Ovariectomized WT, KIKO (DNA-binding deficient ERα) or αERKO female mice were injected (ip) with saline (vehicle), estradiol (E2; 250 ng), bisphenol A (BPA; 750 µg) or 2,2-bis(p-hydroxyphenyl)-1,1,1-trichloroethane (HPTE; 750 µg) and uteri were collected after 2 or 24 hours. Uterine profiles were compared and indicated the early (2 hour) responses to E2 were highly correlated to the BPA and HPTE profiles. KIKO patterns included overlap with WT but also included distinct responses.
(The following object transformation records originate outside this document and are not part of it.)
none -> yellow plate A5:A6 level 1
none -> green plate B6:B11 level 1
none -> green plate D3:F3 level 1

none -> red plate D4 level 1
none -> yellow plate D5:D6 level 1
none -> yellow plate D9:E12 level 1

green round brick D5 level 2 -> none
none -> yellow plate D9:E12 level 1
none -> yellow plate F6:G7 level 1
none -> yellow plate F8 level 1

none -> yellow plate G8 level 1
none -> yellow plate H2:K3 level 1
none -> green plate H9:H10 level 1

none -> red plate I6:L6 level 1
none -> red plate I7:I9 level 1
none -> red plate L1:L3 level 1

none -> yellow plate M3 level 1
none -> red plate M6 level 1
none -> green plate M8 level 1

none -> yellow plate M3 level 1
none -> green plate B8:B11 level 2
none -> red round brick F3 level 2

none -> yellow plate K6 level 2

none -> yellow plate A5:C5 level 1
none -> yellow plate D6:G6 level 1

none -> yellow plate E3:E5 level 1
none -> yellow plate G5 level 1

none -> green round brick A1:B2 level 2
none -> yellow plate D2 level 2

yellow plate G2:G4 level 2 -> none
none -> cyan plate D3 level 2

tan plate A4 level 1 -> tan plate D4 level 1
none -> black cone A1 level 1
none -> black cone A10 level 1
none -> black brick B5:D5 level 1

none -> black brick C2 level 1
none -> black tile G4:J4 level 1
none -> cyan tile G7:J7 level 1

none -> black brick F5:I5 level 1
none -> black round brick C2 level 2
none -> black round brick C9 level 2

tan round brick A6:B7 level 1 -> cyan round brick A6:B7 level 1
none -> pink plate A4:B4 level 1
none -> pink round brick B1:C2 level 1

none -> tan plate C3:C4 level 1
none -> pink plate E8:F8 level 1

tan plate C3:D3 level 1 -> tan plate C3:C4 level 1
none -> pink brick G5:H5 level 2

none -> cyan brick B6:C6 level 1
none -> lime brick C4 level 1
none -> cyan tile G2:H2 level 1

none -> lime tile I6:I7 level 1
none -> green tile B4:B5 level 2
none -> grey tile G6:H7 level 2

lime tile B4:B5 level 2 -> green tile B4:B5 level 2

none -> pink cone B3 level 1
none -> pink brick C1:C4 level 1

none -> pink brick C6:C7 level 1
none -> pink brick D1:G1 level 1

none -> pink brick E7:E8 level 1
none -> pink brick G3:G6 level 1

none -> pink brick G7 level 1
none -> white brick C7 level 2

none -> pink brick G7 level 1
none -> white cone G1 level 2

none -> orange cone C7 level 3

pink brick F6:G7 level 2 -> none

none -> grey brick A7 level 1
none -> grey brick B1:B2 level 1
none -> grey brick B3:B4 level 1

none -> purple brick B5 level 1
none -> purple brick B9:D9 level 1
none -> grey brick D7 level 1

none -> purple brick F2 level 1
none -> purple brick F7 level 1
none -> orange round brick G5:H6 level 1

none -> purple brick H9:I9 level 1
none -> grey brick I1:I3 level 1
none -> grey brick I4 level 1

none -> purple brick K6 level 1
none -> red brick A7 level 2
Later (24 hour) responses in the KIKO were weaker, indicating DNA binding is needed to maintain the estrogenic response. BPA and HPTE also showed a weakened late response in the WT, suggesting they are impeded estrogens. Overall design: Three WT, KIKO or αERKO ovariectomized mice per treatment group were injected with vehicle, E2, BPA or HPTE and uterine tissue was collected after 2 or 24 hour and frozen in liquid nitrogen. RNA was isolated from a pool of the three uteri using Trizol reagent and then cleaned with a Qiagen RNA easy mini kit. RNA quality was validated with the Agilent 2100 Bioanalyzer in the microarray facility. RNA samples were then analyzed by 2-color Agilent Whole Mouse arrays with fluor flips. Each array was co hybridized with vehicle and treated RNA within the genotype (WT, KIKO or aERKO).